Anyone using that double sided pedalboard tape? I know Blackbird has their own brand, but I think that's just a rebranded 3M product (don't quote me though).

Just bought a new pedaltrain, and considering this stuff instead of velcro. I have problems with the pedaltrain velcro sticking to my timefactor...wondering if this stuff would be any better.


----------



## Alex (Feb 11, 2006)

I use pedal board tape (the brand that thegigrig uses) and it works really well and keeps everything clean.


----------



## marauder (Oct 19, 2009)

Alex Dann said:


> I use pedal board tape (the brand that thegigrig uses) and it works really well and keeps everything clean.


The gigrig stuff looks more like dual lock than double sided tape, or is the pic misleading? http://www.thegigrig.com/acatalog/PedalboardTape.html

The Blackbird stuff is actual double sided foam tape. http://pedalboardshop.com/product/blackbird-pedalboard-tape/


----------



## knight_yyz (Mar 14, 2015)

I'm waiting for noise supply to get the Godlyke stuff back in stock. 
They have the best price in North America from what I can see. I looked into 3m's version of the double lock and that shit is super expensive as well. 

I'm sure you could find the 2 sided tape at crappy tire and use the same tips they use.
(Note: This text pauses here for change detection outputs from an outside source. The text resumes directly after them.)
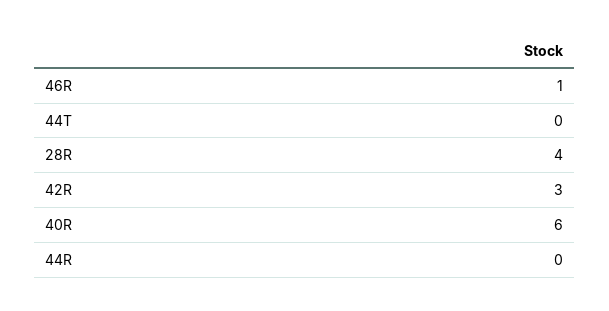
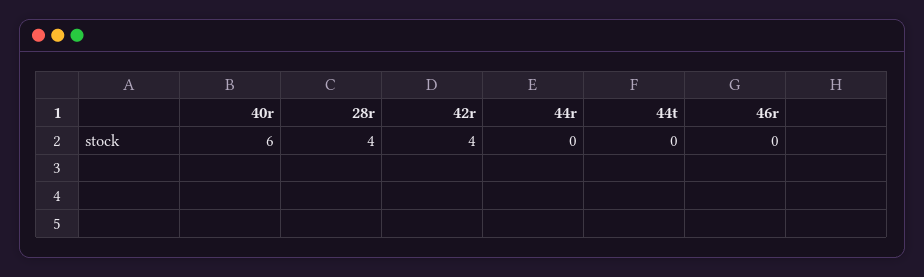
  {
-   "46R": 1,
+   "46R": 0,
    "44T": 0,
    "28R": 4,
-   "42R": 3,
+   "42R": 4,
    "40R": 6,
    "44R": 0
  }

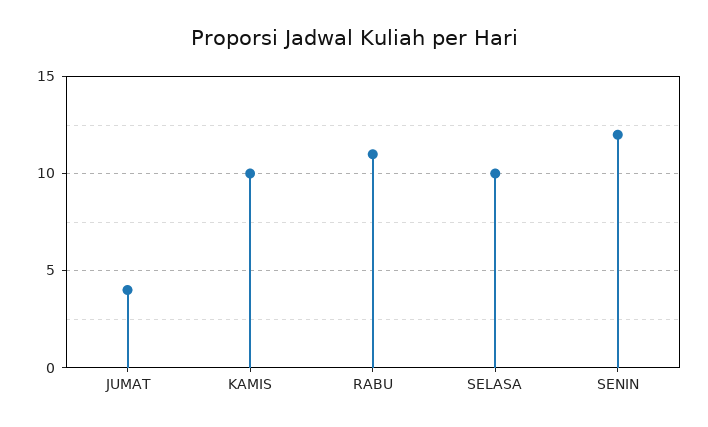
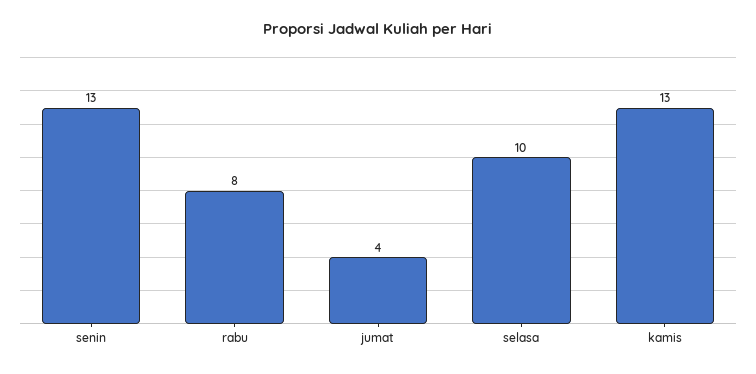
  {
    "JUMAT": 4,
-   "KAMIS": 10,
+   "KAMIS": 13,
-   "RABU": 11,
+   "RABU": 8,
    "SELASA": 10,
-   "SENIN": 12
+   "SENIN": 13
  }

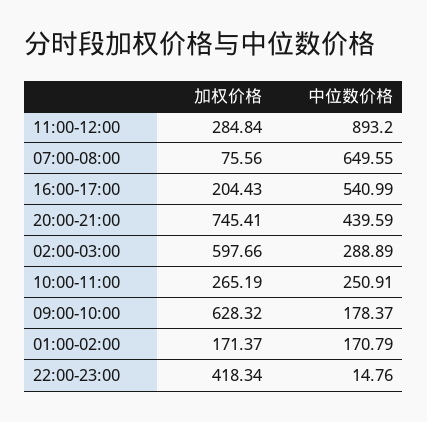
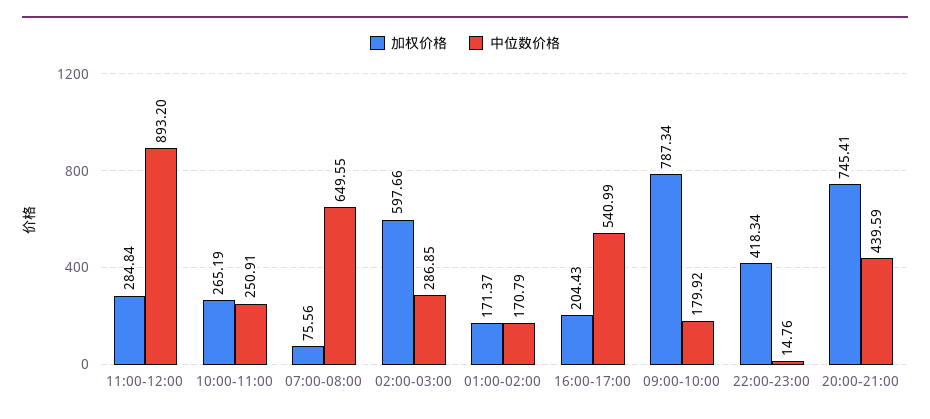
  {
    "加权价格": {
      "11:00-12:00": 284.84,
      "07:00-08:00": 75.56,
      "16:00-17:00": 204.43,
      "20:00-21:00": 745.41,
      "02:00-03:00": 597.66,
      "10:00-11:00": 265.19,
-     "09:00-10:00": 628.32,
+     "09:00-10:00": 787.34,
      "01:00-02:00": 171.37,
      "22:00-23:00": 418.34
    },
    "中位数价格": {
      "11:00-12:00": 893.2,
      "07:00-08:00": 649.55,
      "16:00-17:00": 540.99,
      "20:00-21:00": 439.59,
-     "02:00-03:00": 288.89,
+     "02:00-03:00": 286.85,
      "10:00-11:00": 250.91,
-     "09:00-10:00": 178.37,
+     "09:00-10:00": 179.92,
      "01:00-02:00": 170.79,
      "22:00-23:00": 14.76
    }
  }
IE use a blow dryer to "persuade" the glue to stick


----------



## Alex (Feb 11, 2006)

The bottom is an adhesive/tape and the top a lock. 




marauder said:


> The gigrig stuff looks more like dual lock than double sided tape, or is the pic misleading? http://www.thegigrig.com/acatalog/PedalboardTape.html
> 
> The Blackbird stuff is actual double sided foam tape. http://pedalboardshop.com/product/blackbird-pedalboard-tape/


----------



## BMW-KTM (Apr 7, 2015)

I use 2" wide Velcro brand velcro tape. WallyWorld. Arts and crafts aisle. Makes swapping pedals in and out of your board quick and painless.


----------